Keep in Mind – Be Kind

Now Brewing: The Original Donut Shop Coffee. I’m on a mission to get rid of my remaining K-cups in the name of being more environmentally-kind. I’ve got a few of these gems left and intend to enjoy every last drop before going entirely reusable K-Cup with my Keurig. 

Let’s talk about kindness.

When’s it defined “the quality of being friendly, generous, and considerate”—kindness doesn’t sound that difficult. But, we’re all human—and sometimes, being friendly, and generous, and considerate is hard.

I’ll be the first to admit that some days, the last thing on my mind is paying attention to how I’m treating everyone I encounter and there’s people that being friendly and generous to is extremely difficult. Unfortunately, lately I’ve realized I’m not the only one that struggles with being mindful of this.

There’s a quote I’ve seen on social media that goes like this:

“The boy you punched in the hall today? Committed suicide a few minutes ago. The boy you called lame? He has to work every night to support his family. That girl you pushed down the other day? She’s already being abused at home.
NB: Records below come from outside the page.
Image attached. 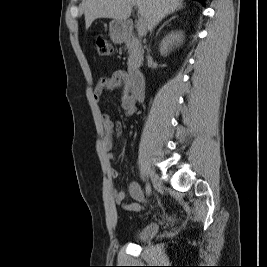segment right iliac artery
<instances>
[{"mask_svg":"<svg viewBox=\"0 0 267 267\" xmlns=\"http://www.w3.org/2000/svg\"><path fill=\"white\" fill-rule=\"evenodd\" d=\"M146 194L150 195L151 194V185L149 182L146 183Z\"/></svg>","mask_w":267,"mask_h":267,"instance_id":"1","label":"right iliac artery"}]
</instances>
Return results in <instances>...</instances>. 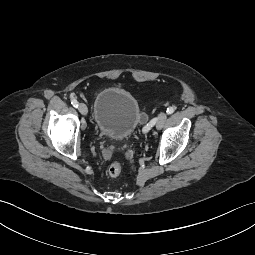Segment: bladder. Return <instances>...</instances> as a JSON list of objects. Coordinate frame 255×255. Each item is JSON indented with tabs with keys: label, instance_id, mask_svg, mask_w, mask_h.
Segmentation results:
<instances>
[{
	"label": "bladder",
	"instance_id": "bladder-1",
	"mask_svg": "<svg viewBox=\"0 0 255 255\" xmlns=\"http://www.w3.org/2000/svg\"><path fill=\"white\" fill-rule=\"evenodd\" d=\"M93 118L97 130L112 139H124L132 135L142 123L140 105L128 90L109 86L96 96Z\"/></svg>",
	"mask_w": 255,
	"mask_h": 255
}]
</instances>
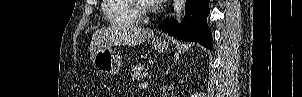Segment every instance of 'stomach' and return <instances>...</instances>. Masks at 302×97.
<instances>
[{"instance_id": "1", "label": "stomach", "mask_w": 302, "mask_h": 97, "mask_svg": "<svg viewBox=\"0 0 302 97\" xmlns=\"http://www.w3.org/2000/svg\"><path fill=\"white\" fill-rule=\"evenodd\" d=\"M152 47L156 51L163 53L168 49V42L165 39L154 38ZM92 62L99 72L106 74H117L122 65L120 57L111 46L99 47L94 53Z\"/></svg>"}]
</instances>
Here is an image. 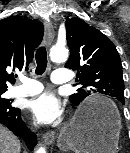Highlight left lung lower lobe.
<instances>
[{"label":"left lung lower lobe","mask_w":130,"mask_h":153,"mask_svg":"<svg viewBox=\"0 0 130 153\" xmlns=\"http://www.w3.org/2000/svg\"><path fill=\"white\" fill-rule=\"evenodd\" d=\"M122 104H124V103H122ZM96 111H97L96 109L86 108L82 111V116L86 119L90 118L96 114Z\"/></svg>","instance_id":"1"}]
</instances>
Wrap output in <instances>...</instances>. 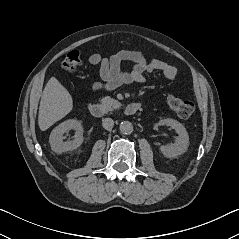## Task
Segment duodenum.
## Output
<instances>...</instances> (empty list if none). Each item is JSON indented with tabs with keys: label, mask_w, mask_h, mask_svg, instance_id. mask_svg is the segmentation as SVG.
<instances>
[{
	"label": "duodenum",
	"mask_w": 239,
	"mask_h": 239,
	"mask_svg": "<svg viewBox=\"0 0 239 239\" xmlns=\"http://www.w3.org/2000/svg\"><path fill=\"white\" fill-rule=\"evenodd\" d=\"M89 112L97 118H101L104 116V108L102 105L96 102H91L88 106ZM141 109V104L138 102L130 103L125 107L126 115H134Z\"/></svg>",
	"instance_id": "1"
}]
</instances>
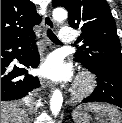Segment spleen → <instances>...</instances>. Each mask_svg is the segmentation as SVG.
<instances>
[{
  "label": "spleen",
  "mask_w": 122,
  "mask_h": 123,
  "mask_svg": "<svg viewBox=\"0 0 122 123\" xmlns=\"http://www.w3.org/2000/svg\"><path fill=\"white\" fill-rule=\"evenodd\" d=\"M87 111L95 113L100 118L101 123H122V113L109 104L89 103L79 105L73 115L86 113Z\"/></svg>",
  "instance_id": "3e777b00"
}]
</instances>
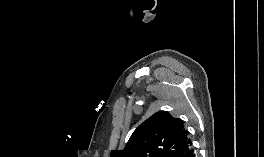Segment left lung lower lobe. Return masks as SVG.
Here are the masks:
<instances>
[{"mask_svg":"<svg viewBox=\"0 0 264 157\" xmlns=\"http://www.w3.org/2000/svg\"><path fill=\"white\" fill-rule=\"evenodd\" d=\"M189 157H196V155L194 154V150H192V152H191Z\"/></svg>","mask_w":264,"mask_h":157,"instance_id":"obj_1","label":"left lung lower lobe"}]
</instances>
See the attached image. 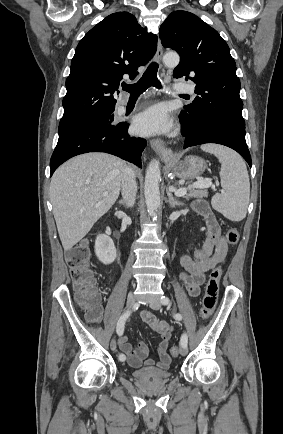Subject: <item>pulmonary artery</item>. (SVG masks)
<instances>
[{"label":"pulmonary artery","instance_id":"1","mask_svg":"<svg viewBox=\"0 0 283 434\" xmlns=\"http://www.w3.org/2000/svg\"><path fill=\"white\" fill-rule=\"evenodd\" d=\"M176 91L183 94H194V87L191 84H177L175 87ZM125 105H120L118 107L119 112H123Z\"/></svg>","mask_w":283,"mask_h":434}]
</instances>
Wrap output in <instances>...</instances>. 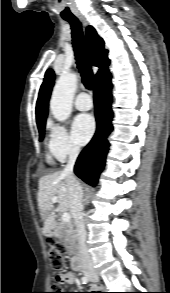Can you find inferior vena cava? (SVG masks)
I'll return each mask as SVG.
<instances>
[{
  "instance_id": "602c4592",
  "label": "inferior vena cava",
  "mask_w": 170,
  "mask_h": 293,
  "mask_svg": "<svg viewBox=\"0 0 170 293\" xmlns=\"http://www.w3.org/2000/svg\"><path fill=\"white\" fill-rule=\"evenodd\" d=\"M80 149L72 146L69 151V160L63 170V175L67 178L68 189L71 196L72 215L75 221L78 248L81 256L83 270H93V262L86 245V229L83 218V189L73 173V168Z\"/></svg>"
}]
</instances>
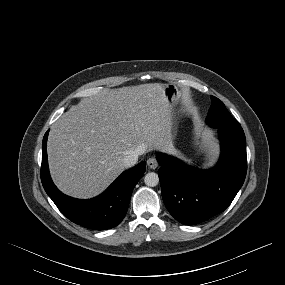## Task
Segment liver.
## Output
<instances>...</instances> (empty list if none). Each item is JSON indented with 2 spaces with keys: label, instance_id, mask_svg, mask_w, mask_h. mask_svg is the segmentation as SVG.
Here are the masks:
<instances>
[{
  "label": "liver",
  "instance_id": "1",
  "mask_svg": "<svg viewBox=\"0 0 285 285\" xmlns=\"http://www.w3.org/2000/svg\"><path fill=\"white\" fill-rule=\"evenodd\" d=\"M165 84L110 89L84 98L50 131L47 152L56 186L76 198L104 191L126 168L124 157L173 152V106Z\"/></svg>",
  "mask_w": 285,
  "mask_h": 285
}]
</instances>
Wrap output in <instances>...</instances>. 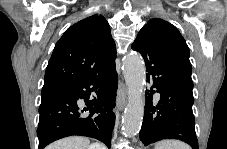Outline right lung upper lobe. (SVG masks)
<instances>
[{"mask_svg": "<svg viewBox=\"0 0 227 149\" xmlns=\"http://www.w3.org/2000/svg\"><path fill=\"white\" fill-rule=\"evenodd\" d=\"M115 58L116 46L108 22L97 14L87 17L69 27L56 43L42 89L68 86Z\"/></svg>", "mask_w": 227, "mask_h": 149, "instance_id": "obj_1", "label": "right lung upper lobe"}]
</instances>
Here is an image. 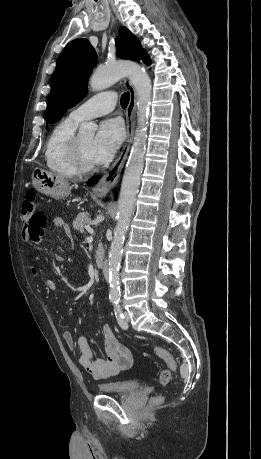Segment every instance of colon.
Masks as SVG:
<instances>
[{
	"label": "colon",
	"instance_id": "5ec220e1",
	"mask_svg": "<svg viewBox=\"0 0 261 459\" xmlns=\"http://www.w3.org/2000/svg\"><path fill=\"white\" fill-rule=\"evenodd\" d=\"M34 191L30 190L23 202L22 212L25 219V224L21 231L27 238H32L34 234H41L47 225V218L43 213L34 211ZM155 354L163 360L169 369L162 370L159 374V382L161 385H168L172 380V370L177 367L176 360L173 355L166 349L157 347Z\"/></svg>",
	"mask_w": 261,
	"mask_h": 459
}]
</instances>
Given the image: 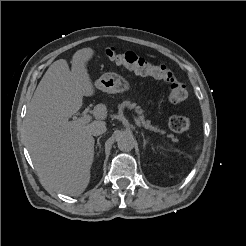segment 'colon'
I'll return each instance as SVG.
<instances>
[{
	"instance_id": "colon-1",
	"label": "colon",
	"mask_w": 246,
	"mask_h": 246,
	"mask_svg": "<svg viewBox=\"0 0 246 246\" xmlns=\"http://www.w3.org/2000/svg\"><path fill=\"white\" fill-rule=\"evenodd\" d=\"M107 58L118 66L142 76H151L169 85L168 99L171 103L183 102L188 95L187 88L180 83L174 73L164 65H155L132 51L117 52L114 48L105 51ZM174 132H185L191 127V120L182 115H172L168 122Z\"/></svg>"
}]
</instances>
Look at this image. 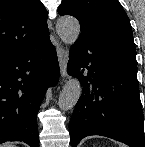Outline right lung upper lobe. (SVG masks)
<instances>
[{
	"instance_id": "right-lung-upper-lobe-1",
	"label": "right lung upper lobe",
	"mask_w": 145,
	"mask_h": 147,
	"mask_svg": "<svg viewBox=\"0 0 145 147\" xmlns=\"http://www.w3.org/2000/svg\"><path fill=\"white\" fill-rule=\"evenodd\" d=\"M46 17L39 0H0V60L47 38Z\"/></svg>"
}]
</instances>
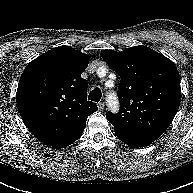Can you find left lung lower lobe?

That girl you called fat? She’s starving herself. The old man you made fun of because of the ugly scars? He fought for our country. The boy you made fun of for crying? His mother is dying. You think you know them? Guess what…you don’t.”

The quote is meant to be shared to stop bullying, but it also speaks volumes to the importance of being aware that not all differences are noticeable.

I’m lucky to know a truly inspiring, beautiful little girl with Down syndrome. Being considerate of others is a value that’s deeply ingrained in me and in my family. We’re extremely fortunate that our friends and family love her just as much as we do. However, I’ll also be the first to admit that it’s often easier to treat people who look, or act, differently with a little more care. The real challenge comes in being friendly, generous, and considerate to everyone we meet.

I also know a truly inspiring, strong boy who from the outside looks like a normal 16 year old. He’s a musician, a tennis and volleyball player, a snowboarder, a business and marketing scholar, a self-proclaimed history-lover. He is a junior in high school. And, he’s also one of the youngest people on the planet with Paroxysmal nocturnal hemoglobinuria (PNH).

Essentially with PNH, some or all of the body’s red blood cells are destroyed. This is called hemolysis and in PNH, it happens constantly and at high rates, which puts him, and other PNH patients at risk for serious health problems.

My friend fights this battle on his own, preferring to keep his condition private so that people won’t treat him differently. Unfortunately, because of his condition, he’s unable to do many of the things that most teenagers consider normal. PNH patients struggle with chronic fatigue as part of the disease, making sports of any kind challenging. To add to this, my friend ‘s doctors gave him a no contact sports rule for  much of the last seven years, leaving him off of the pedestal that high schoolers in Wisconsin put football on. He’s made fun of for not being a member of these teams and has been called un-athletic, even though by all definitions of that word—playing (and winning) a tennis match the night before going into the hospital for a blood transfusion qualifies him as extremely athletic. What sticks with me about the way my friend is treated by his peers is the fact that we really can’t know why people are who they are, or what they’re going through, from the outside.

A few weeks ago, my aunt shared a copy of The Optimist’s Creed with me during a tough week. One of the lines of the creed encourages readers to:

“To make all your friends feel that there is something in them.”

Promise yourself to do this, not just for your friends (although you should treat your friends with a special compassion), but also for everyone else you meet. There is nothing more meaningful, or important, than treating the people around you with respect, compassion, and understanding. Although you might not understand, or know, what others are going through—your kindness shouldn’t depend on anything other than your own commitment to being a genuine person.

After all—no one wants to be known as an asshole, right?

I challenge each one of you to say something kind to someone today. Go out of your way to make their day. Take the time to be mindful of how you treat your friends, your family, and the strangers you meet in the elevator. You never know how much your kindness might mean to someone.